PASSAGE FOR REVIEW ▸
AI tends to be understood as one coherent field of study and application where similar solutions apply for all the use cases. The reality is that applying AI in real-world environments with high precision requires specialization in the specific field of study, and each use case has unique challenges. Applied AI in cybersecurity has many unique challenges, and we will take a look into a few of them that we are considering the most important.

One — Lack of Labeled Data

Unlike many other fields, data and labels are scarce in the cybersecurity space and usually require highly skilled labor to generate. Looking at a random set of logs in most cybersecurity logging systems will most likely result in zero labels. Nobody labeled a user downloading a document as malicious or benign; nobody provided data if a login was legitimate or not. This is unique to cybersecurity. In many other fields of applied AI, labels are abundant and allow for using techniques leveraging those labels.

Because of the lack of labels, most detection approaches use unsupervised learning, such as clustering or anomaly detection, as it doesn’t require any labels. But, that has considerable downsides.

Two — Anomalous Is Not Malicious

Following up on the last point, many approaches use anomaly detection and clustering to detect suspicious activities. While these techniques have some merit, they have the unfortunate secondary effect of detecting many benign activities.

Reviewing any mature network environment will present many assets and activities that are anomalous by design, like vulnerability scanners, domain controllers, service accounts and many more. These assets create considerable noise for anomaly detection systems, as well as alert fatigue for a SOC analyst reviewing the alerts generated by such systems. Whereas attackers, most of the time, will remain below the threshold and can remain undetected by such systems as the level of anomalous activity to achieve their goals is often considerably lower than what is done by the aforementioned assets.

Chart of number of devices versus ports accessed for a typical network.
Visualization of simplistic anomaly detection algorithms to detect port scans.

On the other hand, supervised learning systems can remediate this issue and filter out anomalous by design activities and assets, even when using unsupervised techniques as part of the model. But, they require labels, and we’ve established that those are hard to find.

Three — Domain Adaptation and Concept Drift Are Abundant

Domain adaptation and concept drift are key issues in data science. Models are usually trained on a subset of data many times in a simulation of the real world. When that model is losing touch with the real-world data, leading to poor precision and recall, you would call this “Concept Drift.” Alternatively, if the model doesn’t provide the same result across multiple situations, you would call that “Domain Adaptation.”

Original data versus concept drift.
Visual representation of the concept drift.

In the cybersecurity space, the world is always changing as both attackers and defenders try to stay ahead of one another, leading to considerable concept drift. By reviewing the MITRE definition of process injection we can see that the meaning of the term has changed considerably in the last couple of years with new subtechniques being added all the time. That will probably change again as attackers evolve. Models trained to detect such activity require retraining, or they become obsolete.

DATASET CONTENT ▸
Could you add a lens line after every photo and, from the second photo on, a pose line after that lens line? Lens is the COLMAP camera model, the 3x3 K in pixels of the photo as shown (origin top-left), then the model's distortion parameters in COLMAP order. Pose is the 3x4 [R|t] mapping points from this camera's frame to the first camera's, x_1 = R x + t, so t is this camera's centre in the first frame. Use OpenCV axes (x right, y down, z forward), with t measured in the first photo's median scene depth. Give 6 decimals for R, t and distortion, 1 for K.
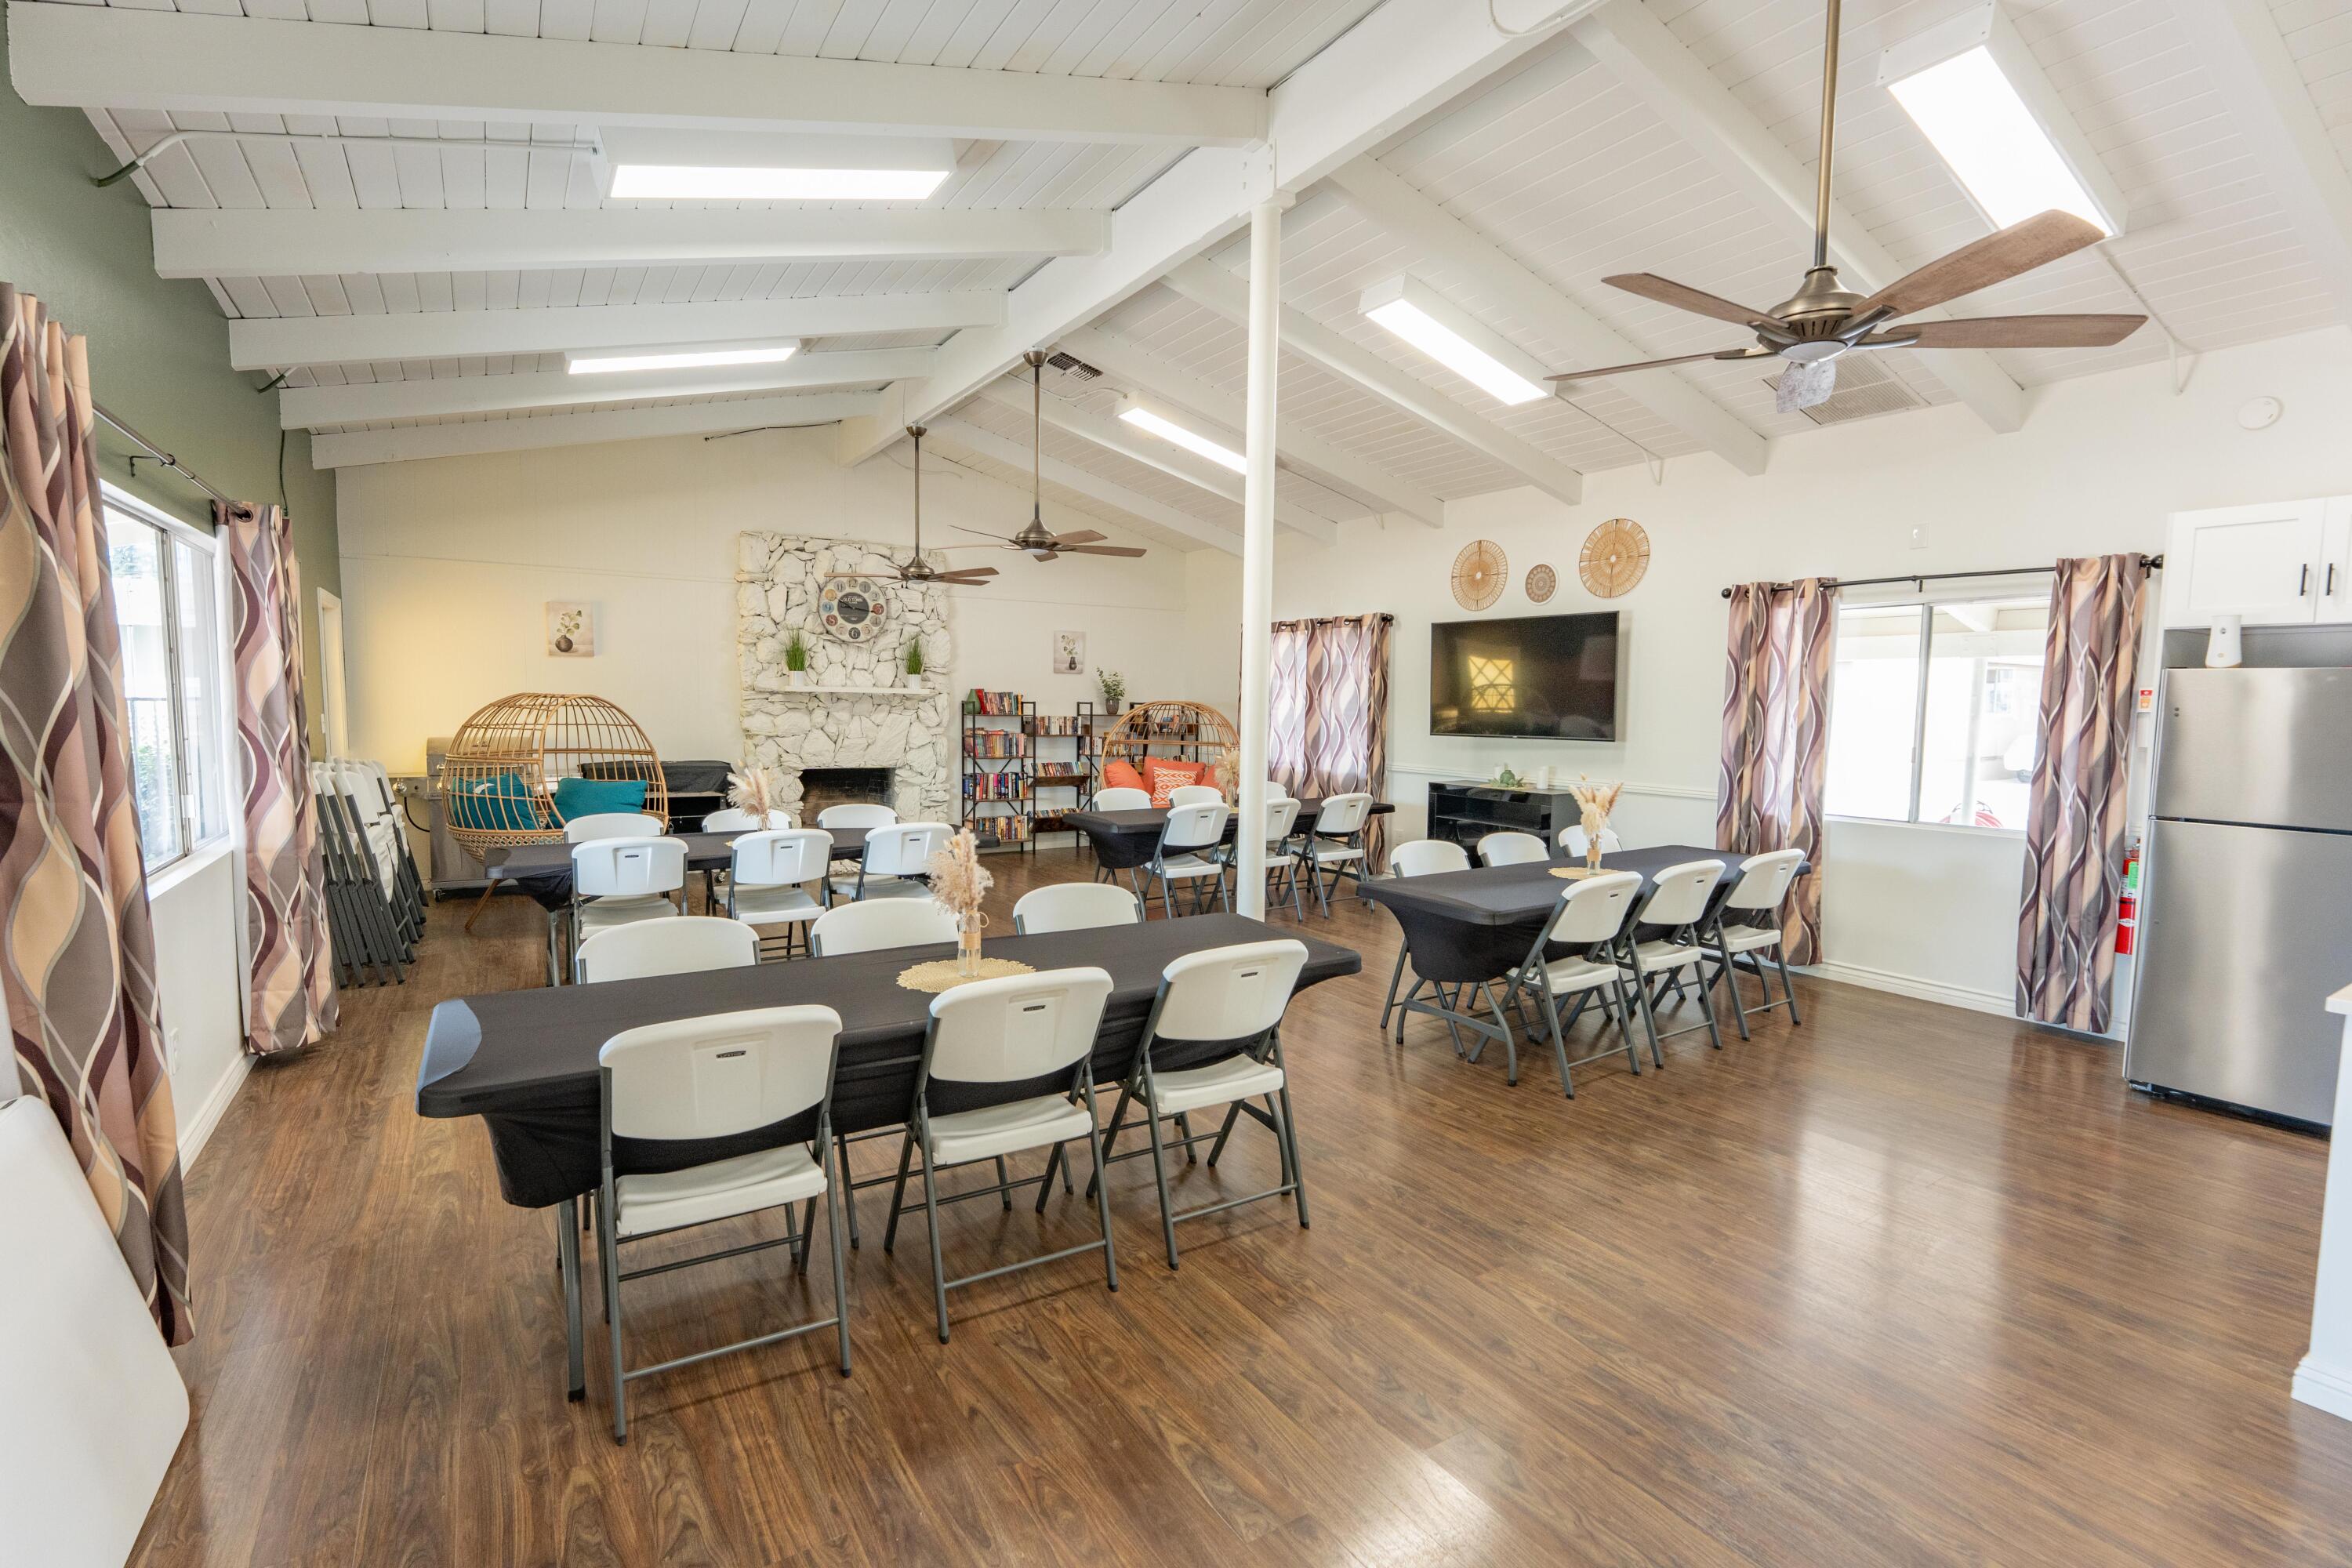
lens RADIAL K [[1086.6, 0, 1171.9], [0, 1086.6, 787.5], [0, 0, 1]] dist [0.000460, 0.000042]
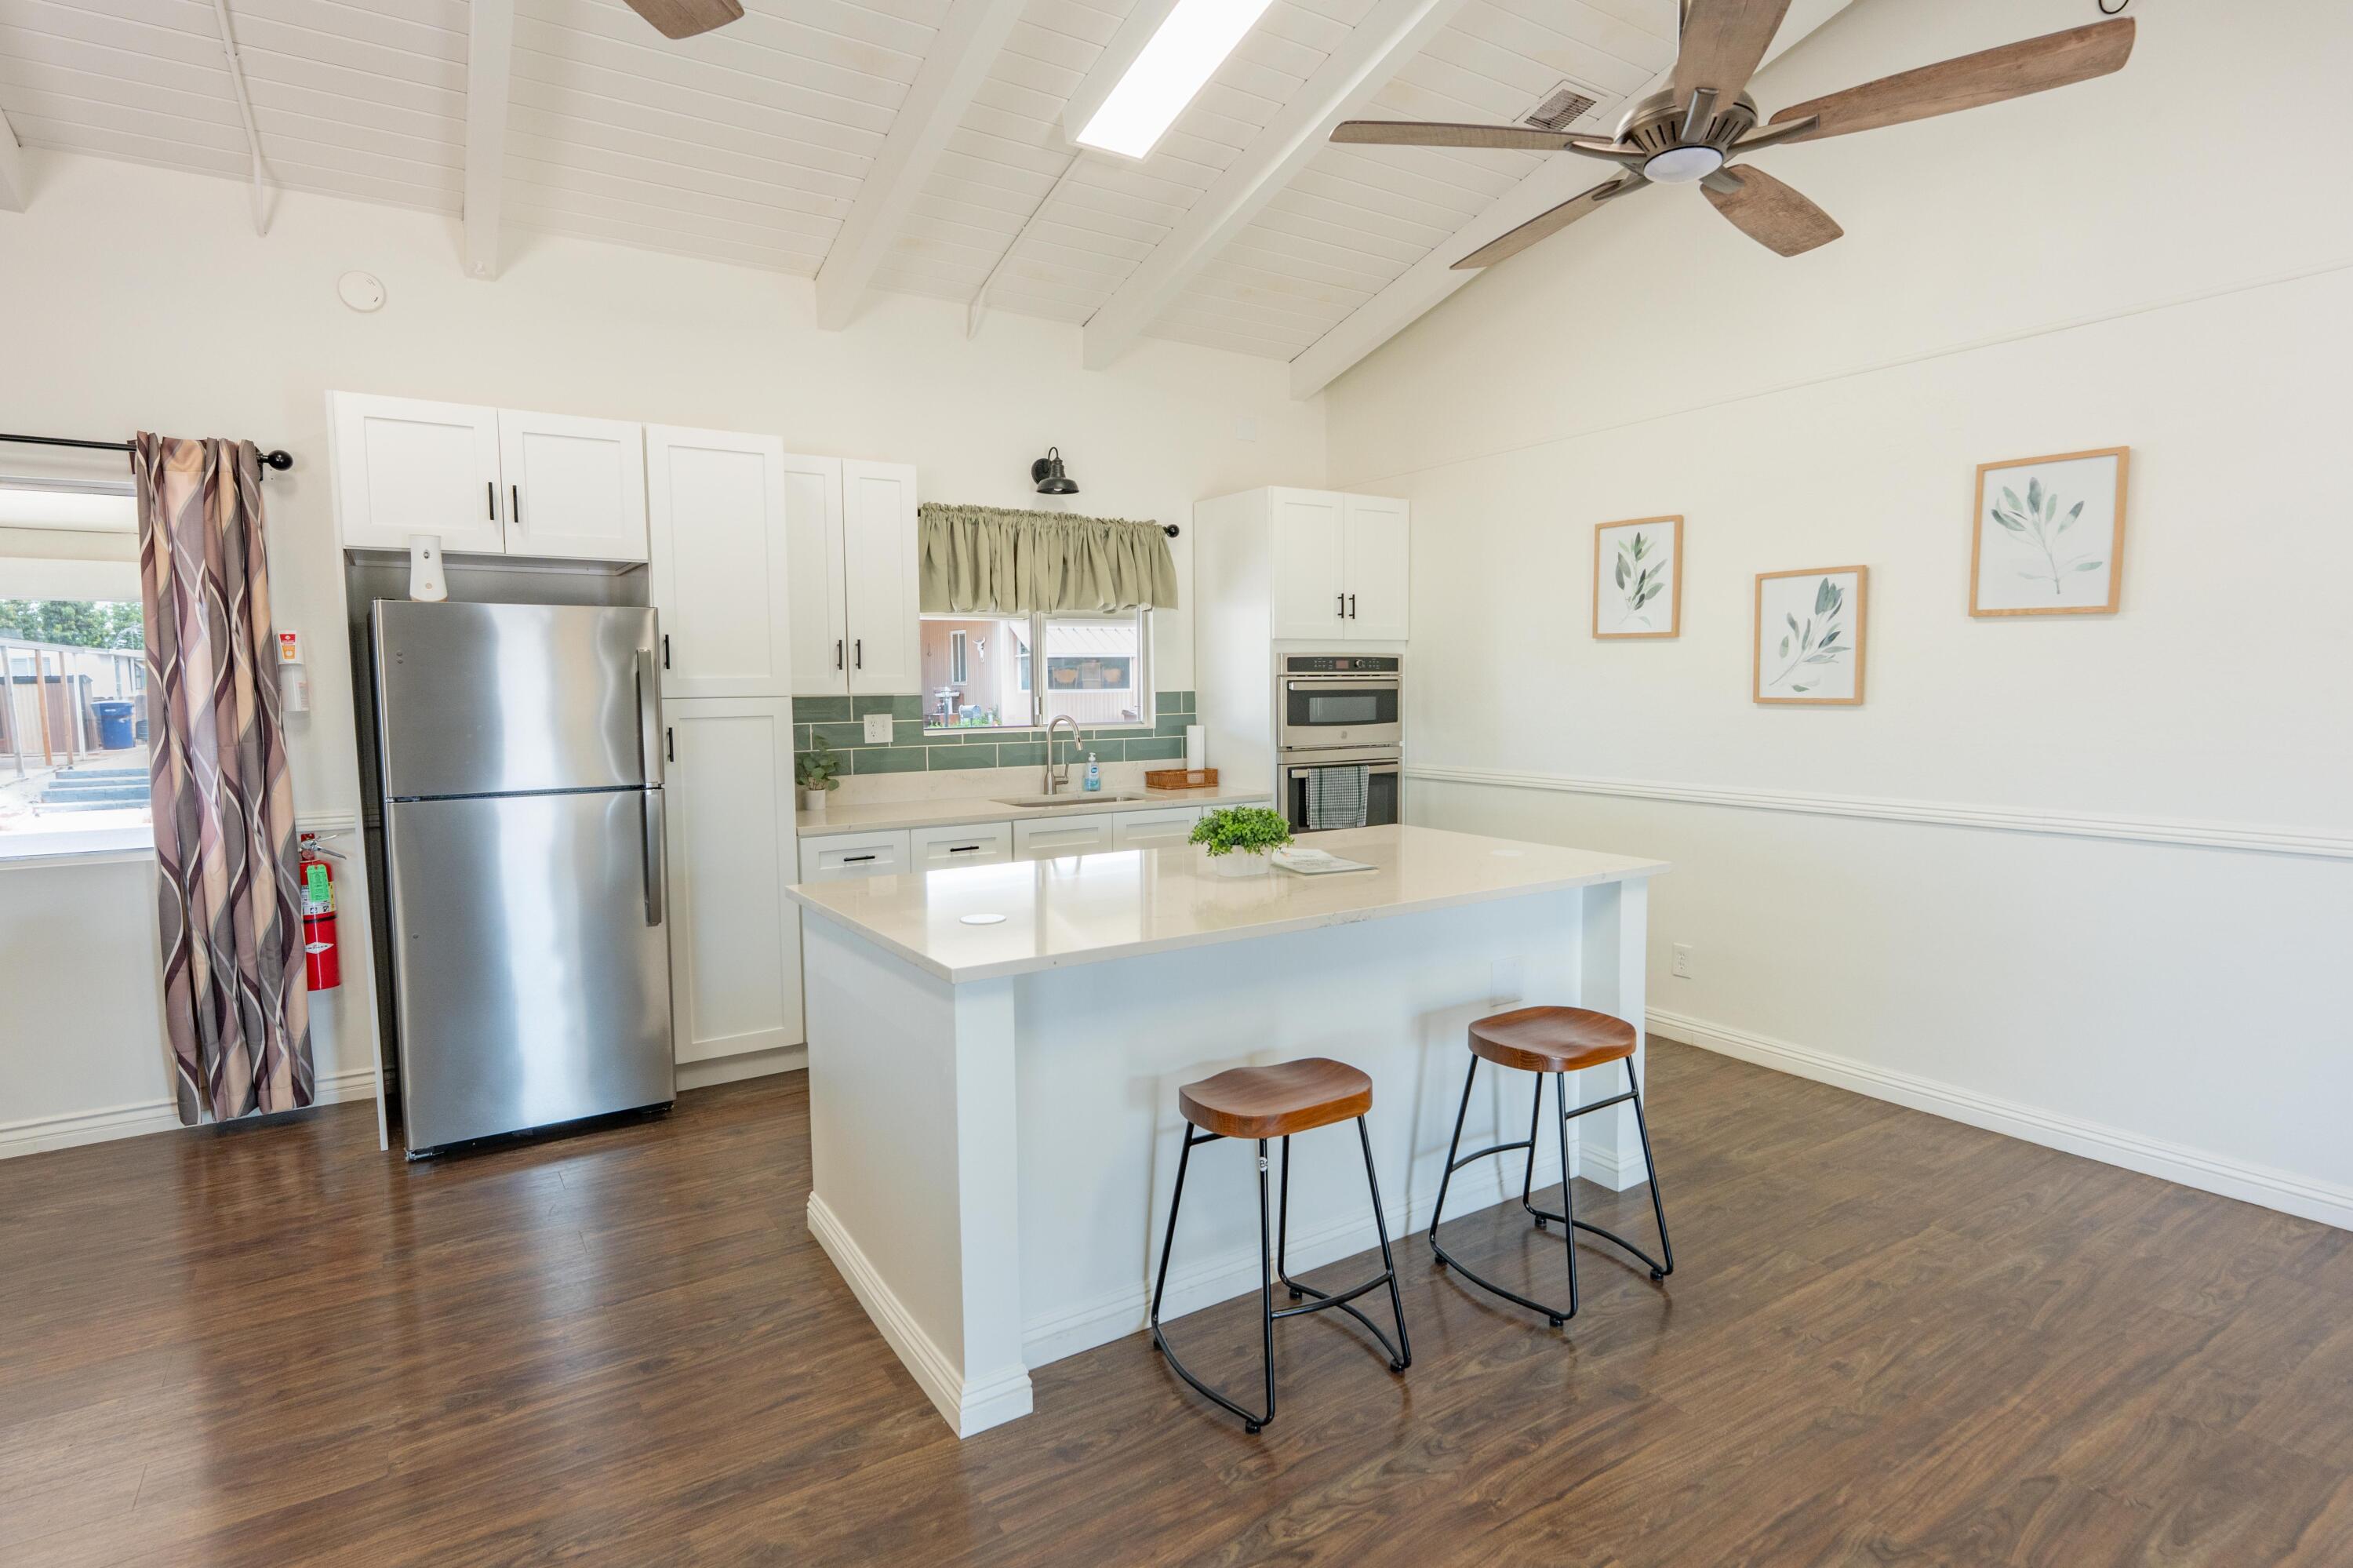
lens RADIAL K [[1191.3, 0, 1172.7], [0, 1191.3, 779.5], [0, 0, 1]] dist [-0.016305, -0.000366]
pose [[-0.015936, -0.099192, 0.994941, 0.076225], [0.092470, 0.990656, 0.100246, -0.015793], [-0.995588, 0.093600, -0.006615, 0.401893]]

TASKS TO PERFORM ▸
(a) From the passage on AI in cybersecurity, print everything from "AI tends to" down to "the most important.".
(b) Answer these questions using the passage on AI in cybersecurity.
(i) Which two unsupervised techniques does the passage name as used by most detection approaches?
(ii) What three assets that are anomalous by design does the passage list before "and many more"?
(iii) Whose definition of process injection does the passage review?
(c) Write the next part of the passage on AI in cybersecurity, picking up after its final sentence.
The material placed after the passage on AI in cybersecurity is separate from that passage.

EXPECTED RESPONSES ▸
(a)
AI tends to be understood as one coherent field of study and application where similar solutions apply for all the use cases. The reality is that applying AI in real-world environments with high precision requires specialization in the specific field of study, and each use case has unique challenges. Applied AI in cybersecurity has many unique challenges, and we will take a look into a few of them that we are considering the most important.

(b)
(i) Clustering and anomaly detection.
(ii) Vulnerability scanners, domain controllers and service accounts.
(iii) MITRE's.

(c)
Additionally, models trained in one environment don’t necessarily generalize well for others. Due to the large set of configurations in real-world environments, models trained for cybersecurity issues tend to have considerable domain adaptation issues. Imagine a model trained on a lab environment, that model has never been fed with examples of the myriad of configurations applicable to a specific application, let alone how different applications might change the behavior due to other installed applications.

Four — Domain Expertise Is Critical and Hard to Find

Unlike many other domains, validating models requires unique cybersecurity expertise. Classifying if a traffic light is green or red doesn’t need a specialist, whereas classifying if a file is malicious requires a malware analysis expert. Building AI models for cybersecurity requires trained experts that can validate the results and label cases to assess key performance indicators (KPIs). As there’s a scarcity of those experts and doing supervised learning is the golden path for cybersecurity AI, that creates another key challenge to doing AI correctly in this space.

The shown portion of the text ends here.